Televised coverage of football changed because it had to change, of course. Commercial pressures were growing and crowds were falling; the introduction of live matches became an inevitability. Regional highlights were an anachronism, though some companies did sporadically persist with them, especially in regions where there were no big name clubs.
From 1983 onwards, shirt sponsorship was allowed for televised matches – it had only been permitted for games that weren’t shown prior to this – and networked highlights, a single package, still under ‘The Big Match’ name, were shown across the country. After sharing the live TV rights with the BBC for five years, ITV finally got the exclusivity they’d so craved a decade earlier with a four-year exclusive contract with the Football League in 1988.
But ITV’s focus on the ‘big five’ clubs during this period proved to be their downfall in the television rights market. Not only were they ‘blown out of the water’ by Sky’s bid for Premier League rights, but their focus on the biggest clubs also lost them favour with the rest. The big five wanted to stick with ITV in the Premier League, but the rest out-voted them. Sky were offering more money and a more even distribution of live televised matches. The ITV regions ended up as an anachronism, too. A series of mergers following deregulation in 1992 led to them being abolished in 2002.

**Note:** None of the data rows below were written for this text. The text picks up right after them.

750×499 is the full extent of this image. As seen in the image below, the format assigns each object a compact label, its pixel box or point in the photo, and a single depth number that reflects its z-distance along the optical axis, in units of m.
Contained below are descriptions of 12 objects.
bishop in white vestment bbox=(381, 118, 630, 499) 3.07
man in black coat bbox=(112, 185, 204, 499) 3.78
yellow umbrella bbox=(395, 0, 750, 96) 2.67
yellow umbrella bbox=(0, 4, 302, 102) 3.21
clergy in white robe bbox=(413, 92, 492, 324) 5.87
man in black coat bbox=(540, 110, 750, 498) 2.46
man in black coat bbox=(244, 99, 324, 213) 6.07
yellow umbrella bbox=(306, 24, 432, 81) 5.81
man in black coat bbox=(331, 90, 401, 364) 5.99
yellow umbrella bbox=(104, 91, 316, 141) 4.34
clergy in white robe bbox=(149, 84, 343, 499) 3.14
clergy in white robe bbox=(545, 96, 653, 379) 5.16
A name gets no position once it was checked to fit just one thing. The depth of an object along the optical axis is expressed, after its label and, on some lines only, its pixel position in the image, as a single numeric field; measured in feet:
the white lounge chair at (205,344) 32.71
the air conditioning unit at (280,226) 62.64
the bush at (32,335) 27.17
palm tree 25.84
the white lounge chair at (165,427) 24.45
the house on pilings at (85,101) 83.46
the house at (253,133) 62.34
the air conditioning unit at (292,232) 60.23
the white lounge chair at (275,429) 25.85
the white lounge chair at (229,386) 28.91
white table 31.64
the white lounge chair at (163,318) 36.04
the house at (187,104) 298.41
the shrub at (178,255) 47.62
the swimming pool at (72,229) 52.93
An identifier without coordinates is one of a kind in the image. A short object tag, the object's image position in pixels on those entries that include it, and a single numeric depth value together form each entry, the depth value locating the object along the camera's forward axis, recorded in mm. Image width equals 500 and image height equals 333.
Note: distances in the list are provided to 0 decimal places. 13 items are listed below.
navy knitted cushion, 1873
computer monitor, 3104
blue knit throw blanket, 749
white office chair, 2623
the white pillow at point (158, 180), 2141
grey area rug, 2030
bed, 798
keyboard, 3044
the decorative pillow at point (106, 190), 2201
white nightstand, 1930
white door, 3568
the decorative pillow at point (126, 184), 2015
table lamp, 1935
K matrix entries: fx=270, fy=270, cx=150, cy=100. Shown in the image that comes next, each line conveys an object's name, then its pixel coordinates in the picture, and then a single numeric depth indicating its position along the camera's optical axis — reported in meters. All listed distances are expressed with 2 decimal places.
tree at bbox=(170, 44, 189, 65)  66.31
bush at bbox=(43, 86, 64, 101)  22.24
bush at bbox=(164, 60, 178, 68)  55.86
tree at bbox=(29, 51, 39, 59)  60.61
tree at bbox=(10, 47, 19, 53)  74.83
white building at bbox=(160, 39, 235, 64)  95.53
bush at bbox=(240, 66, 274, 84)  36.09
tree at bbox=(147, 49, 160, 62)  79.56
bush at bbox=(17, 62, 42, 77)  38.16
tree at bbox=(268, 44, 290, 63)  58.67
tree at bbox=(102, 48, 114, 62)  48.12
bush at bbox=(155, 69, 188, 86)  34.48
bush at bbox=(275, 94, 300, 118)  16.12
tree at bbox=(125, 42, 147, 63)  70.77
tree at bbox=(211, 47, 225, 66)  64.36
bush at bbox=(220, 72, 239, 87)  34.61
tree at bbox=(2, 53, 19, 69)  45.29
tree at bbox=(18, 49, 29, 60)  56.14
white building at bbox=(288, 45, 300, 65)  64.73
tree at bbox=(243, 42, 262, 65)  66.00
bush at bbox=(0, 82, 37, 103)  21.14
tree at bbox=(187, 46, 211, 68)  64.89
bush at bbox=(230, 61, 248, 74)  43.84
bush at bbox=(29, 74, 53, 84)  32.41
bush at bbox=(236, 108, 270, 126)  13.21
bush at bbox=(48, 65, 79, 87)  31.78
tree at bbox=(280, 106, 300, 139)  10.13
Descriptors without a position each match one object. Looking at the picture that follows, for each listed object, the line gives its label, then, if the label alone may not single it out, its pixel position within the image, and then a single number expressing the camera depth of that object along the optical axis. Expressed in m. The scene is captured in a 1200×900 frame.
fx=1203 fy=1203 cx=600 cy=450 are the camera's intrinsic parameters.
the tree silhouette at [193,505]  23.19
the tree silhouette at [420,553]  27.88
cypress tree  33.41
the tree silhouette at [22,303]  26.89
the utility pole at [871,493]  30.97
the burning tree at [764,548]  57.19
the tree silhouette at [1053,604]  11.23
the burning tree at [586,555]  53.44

Unless you happened to support Liverpool, Nottingham Forest or Aston Villa, the late 1970s and early 1980s were not a particularly happy time to be watching football in England. Hooliganism was rife and still on the rise. The national team had just failed to qualify for two successive World Cups. Crowds had been falling for a long time and no-one was certain where they would bottom out. And football was a different experience then, played at a different pace and with different expectations. For 15 years The Big Match reflected that and its archive offers an extraordinary glimpse into a half-forgotten world. It is more than worth investigation.